Being alone isn't a bad thing. I did meet another man and had a relationship since where I had a man who wanted to do everything with me, which was lovely until sadly he was struggling with low self-worth and we aren't together anymore. Yet 3 years in a relationship with someone who wanted us to do everything together, compared to someone who was never around. I know which one I was happier in, and it was the latter.

Its only now that my children are 15 and 13 that I feel I have a bit more me time, and I used to be really independent and had loads of interests yet I put them on hold for my kids, and I resented my ex a lot as I was like so I make all these sacrfices and feel like I have lost a bit of myself, yet you get to be you still.

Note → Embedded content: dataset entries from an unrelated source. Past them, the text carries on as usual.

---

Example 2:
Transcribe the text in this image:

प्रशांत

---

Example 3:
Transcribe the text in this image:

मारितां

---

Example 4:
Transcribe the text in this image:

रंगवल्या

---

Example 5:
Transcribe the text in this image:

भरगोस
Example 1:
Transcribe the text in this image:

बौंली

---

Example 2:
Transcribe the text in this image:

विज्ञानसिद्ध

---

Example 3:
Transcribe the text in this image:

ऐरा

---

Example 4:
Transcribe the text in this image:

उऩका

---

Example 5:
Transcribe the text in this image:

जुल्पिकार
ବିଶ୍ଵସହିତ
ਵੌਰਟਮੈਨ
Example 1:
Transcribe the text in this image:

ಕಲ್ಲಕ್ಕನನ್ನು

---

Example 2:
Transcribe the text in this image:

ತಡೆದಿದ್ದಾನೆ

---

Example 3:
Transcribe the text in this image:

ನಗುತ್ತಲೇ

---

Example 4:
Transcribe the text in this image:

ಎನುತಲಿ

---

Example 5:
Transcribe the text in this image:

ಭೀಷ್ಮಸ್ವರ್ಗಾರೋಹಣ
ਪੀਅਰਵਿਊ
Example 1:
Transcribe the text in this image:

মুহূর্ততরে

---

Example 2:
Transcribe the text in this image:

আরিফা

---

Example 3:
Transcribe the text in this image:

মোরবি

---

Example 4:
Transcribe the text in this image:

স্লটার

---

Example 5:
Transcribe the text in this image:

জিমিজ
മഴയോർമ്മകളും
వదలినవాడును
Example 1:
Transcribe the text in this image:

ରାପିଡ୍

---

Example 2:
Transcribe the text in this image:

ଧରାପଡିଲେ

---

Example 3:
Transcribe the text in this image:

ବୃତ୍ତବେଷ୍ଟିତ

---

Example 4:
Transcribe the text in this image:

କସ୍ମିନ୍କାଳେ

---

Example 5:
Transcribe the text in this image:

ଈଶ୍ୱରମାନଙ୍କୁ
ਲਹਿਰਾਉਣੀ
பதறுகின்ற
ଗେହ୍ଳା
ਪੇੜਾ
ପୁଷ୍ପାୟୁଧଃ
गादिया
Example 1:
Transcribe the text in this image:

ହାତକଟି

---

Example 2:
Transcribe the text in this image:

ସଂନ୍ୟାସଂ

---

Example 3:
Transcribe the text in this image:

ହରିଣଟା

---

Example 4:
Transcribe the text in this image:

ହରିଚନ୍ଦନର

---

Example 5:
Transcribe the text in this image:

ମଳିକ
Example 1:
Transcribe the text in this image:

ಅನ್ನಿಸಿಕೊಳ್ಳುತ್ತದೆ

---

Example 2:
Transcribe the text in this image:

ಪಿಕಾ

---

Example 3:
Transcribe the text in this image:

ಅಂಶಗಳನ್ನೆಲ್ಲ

I retrained after we broke up and tripled my income, as he was holding me back, and he said to our son the other day why didn't mum do that when we were together, I couldn't have, as I didn't have a moment to breathe with the responsibilities of everything that he wasn't doing.

A lot of men are selfish, yet the decent ones make changes to accommodate their families.

thepariscrimefiles · 30/11/2025 12:49

He brings nothing to the table except grief. You out-earn him, you do all the child care and cook the meals. He is mean and insulting to you, spends his time with his loser friends who've left their marriages and gives you ultimatums about when he will go out and when you must cook him a Sunday dinner.

Tell him to get to fuck. He is an arrogant arsehole and you will be happier without him.

Speak to a solicitor about starting divorce proceedings. There is 'no fault' divorce now so he cannot just refuse and insist on staying married to you. You certainly don't need to wait on him hand and foot like you seem to be doing now.